Nesta terça-feira, dia 17, o Sebrae/SC reúne cerca de 300 empresárias participantes do Circuito Empreendedorismo Feminino com Propósito do Programa Sebrae Delas Mulher de Negócios para o encerramento do primeiro ciclo do projeto. 

O evento será no cinema do Beiramar Shopping e terá como atrativo principal a palestra com Carla Furtado, especialista em felicidade nas organizações.

Além disso, mulheres catarinenses embaixadoras da turma irão falar sobre carreira, empreendedorismo e inspiração.

Para esta turma piloto foram selecionadas seis empresárias catarinenses de grande influência e destaque nos setores em que atuam

  • Silvia Folster, conselheira e membro do Comitê Estratégico da CIANET
  • Betina Giehl Zanetti Ramos, vice-presidente e diretora técnica da Nanovetores Tecnologia S.A.
  • Maitê Lang, sócia-fundadora da Nugali Chocolates
  • Amélia Bellé, proprietária do Souls Beauty
  • Patricia Goedert, proprietária da Patricia Goedert Doçaria
  • Alexandra Zunino, diretora presidente do Laboratórios Santa Luzia

Lançado em julho deste ano, a iniciativa tem como objetivo aumentar a probabilidade de sucesso de ideias e negócios liderados por mulheres e busca valorizar as competências, comportamentos e habilidades das mulheres, difundindo e profissionalizando a cultura empreendedora.

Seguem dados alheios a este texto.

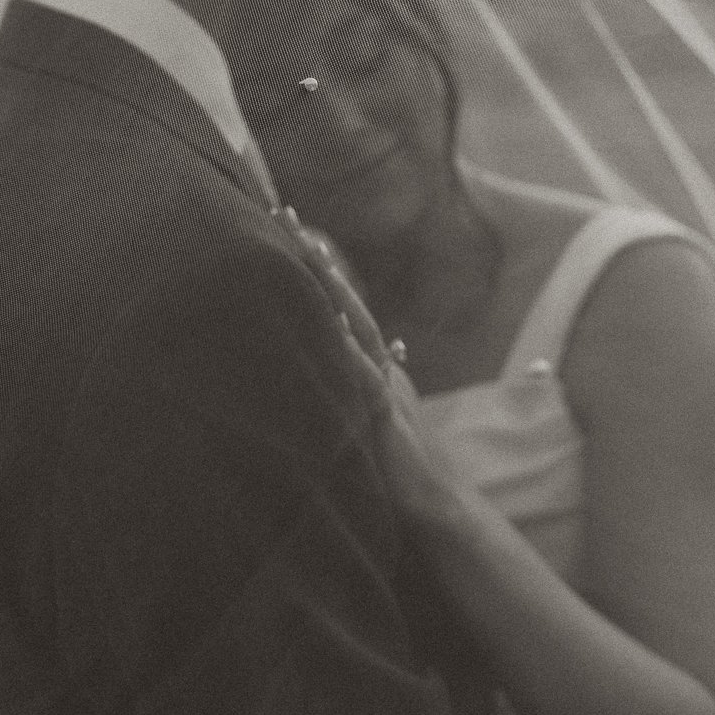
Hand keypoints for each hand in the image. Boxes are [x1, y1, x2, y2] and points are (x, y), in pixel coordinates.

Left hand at [272, 206, 470, 536]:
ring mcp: (378, 381)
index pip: (342, 301)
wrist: (431, 502)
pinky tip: (325, 315)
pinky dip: (344, 342)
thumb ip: (380, 381)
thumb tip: (393, 347)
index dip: (318, 264)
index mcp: (375, 362)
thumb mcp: (384, 413)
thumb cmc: (401, 463)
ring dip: (327, 283)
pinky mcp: (378, 408)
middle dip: (314, 256)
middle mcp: (377, 362)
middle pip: (343, 296)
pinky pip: (359, 368)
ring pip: (350, 320)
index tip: (291, 225)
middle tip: (283, 212)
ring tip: (302, 246)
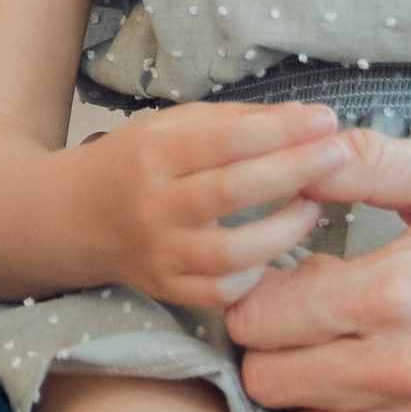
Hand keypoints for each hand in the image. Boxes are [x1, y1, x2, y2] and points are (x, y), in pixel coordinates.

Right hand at [72, 99, 347, 313]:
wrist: (72, 217)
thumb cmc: (135, 162)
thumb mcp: (172, 126)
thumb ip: (237, 122)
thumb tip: (307, 119)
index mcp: (151, 152)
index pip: (225, 138)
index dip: (281, 129)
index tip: (325, 120)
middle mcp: (152, 205)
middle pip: (233, 190)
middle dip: (295, 170)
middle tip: (339, 155)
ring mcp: (158, 253)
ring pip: (233, 253)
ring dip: (285, 229)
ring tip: (313, 207)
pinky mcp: (166, 290)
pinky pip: (221, 293)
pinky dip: (256, 274)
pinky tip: (274, 249)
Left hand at [217, 136, 410, 411]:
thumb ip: (361, 162)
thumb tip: (290, 156)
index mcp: (394, 292)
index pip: (257, 319)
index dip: (261, 298)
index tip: (290, 287)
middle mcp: (408, 373)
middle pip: (268, 384)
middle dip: (277, 352)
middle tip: (314, 329)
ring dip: (313, 408)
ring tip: (348, 369)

Atualmente fazem parte 350 mulheres cujo perfil majoritário é jovem, já que a média de idade delas é de 37,7 anos.

Além disso, 75% das empresárias possuem seus negócios há mais de cinco anos, sendo 54% formal e 21% informal.

Os outros 25% são de potenciais empresárias.

Entre as participantes que já possuem um negócio, 66% são MEIs, 28% donas de micro empresas e 6% de pequenas empresas.

O setor de serviços é o predominante, com 59% dos negócios totais, seguidos do comércio, com 33%, e da indústria, com 8%.

Juntas essas mulheres geram 460 empregos formais.

De acordo com a gestora do Sebrae Delas Mulher de Negócios, Marina Barbieri, as estatísticas afirmam que as mulheres abrem mais negócios que os homens e normalmente são mais escolarizadas, mas, mesmo assim, seus empreendimentos são menos inovadores e têm lucros mais baixos, além de serem negócios menos diversificados e com menor potencial de internacionalização:

“Por isso é tão importante fomentar o desenvolvimento desses negócios e promover o empoderamento feminino à frente de suas empresas. Encerramos os primeiros meses com muitas conexões e levando muita inovação para esses negócios. Vamos celebrar esse ano que encerra e nos preparar para um 2020 de muito trabalho e desenvolvimento econômico”.